The Basics of Analytical Mechanics, Optimization, Control and Estimation

Abstract

This chapter reviews the basics of analytical mechanics as applied to orbit theory, optimization, control, and estimation. The chapter starts by presenting some notions in Lagrangian and Hamiltonian mechanics, including canonical transformations. Lagrangian and Hamiltonian mechanics are two main approaches to mechanics that constitute a generalization of the classical Newtonian mechanics. The rationale behind the Lagrangian and Hamiltonian formalisms is related to variational principles. Hamiltonian and Lagrangian mechanics is discussed in the chapter for better understanding of the perturbation modeling, relative motion modeling, mean-to-osculating element conversion using the Brouwer transformation, and averaging. The chapter proceeds with a discussion on Delaunay variables and their applications in Brouwer's satellite theory.
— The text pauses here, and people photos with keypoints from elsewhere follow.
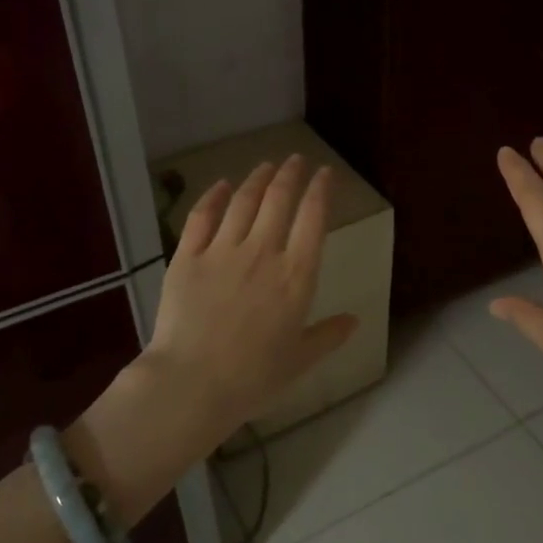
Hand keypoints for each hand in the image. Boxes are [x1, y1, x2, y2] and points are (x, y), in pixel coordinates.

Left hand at [143, 155, 358, 449]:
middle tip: (296, 159)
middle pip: (278, 200)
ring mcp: (221, 251)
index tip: (325, 173)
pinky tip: (220, 185)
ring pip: (242, 202)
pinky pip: (201, 217)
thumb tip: (354, 321)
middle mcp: (262, 253)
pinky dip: (213, 196)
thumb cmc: (253, 377)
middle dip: (290, 174)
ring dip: (257, 179)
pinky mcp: (187, 257)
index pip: (313, 219)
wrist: (192, 383)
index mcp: (295, 276)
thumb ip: (328, 336)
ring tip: (266, 166)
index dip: (320, 191)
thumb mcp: (300, 360)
The chapter explains static optimization, control, and filtering methods and presents some key tools of analytical mechanics, optimization, control, and estimation. The optimization theory, including the concept of bordered Hessians, is discussed for developing optimal formation-keeping maneuvers. The chapter discusses the role of linear quadratic regulators and control Lyapunov functions in controlling spacecraft formations. Application of Kalman filtering in problem of relative navigation is also discussed.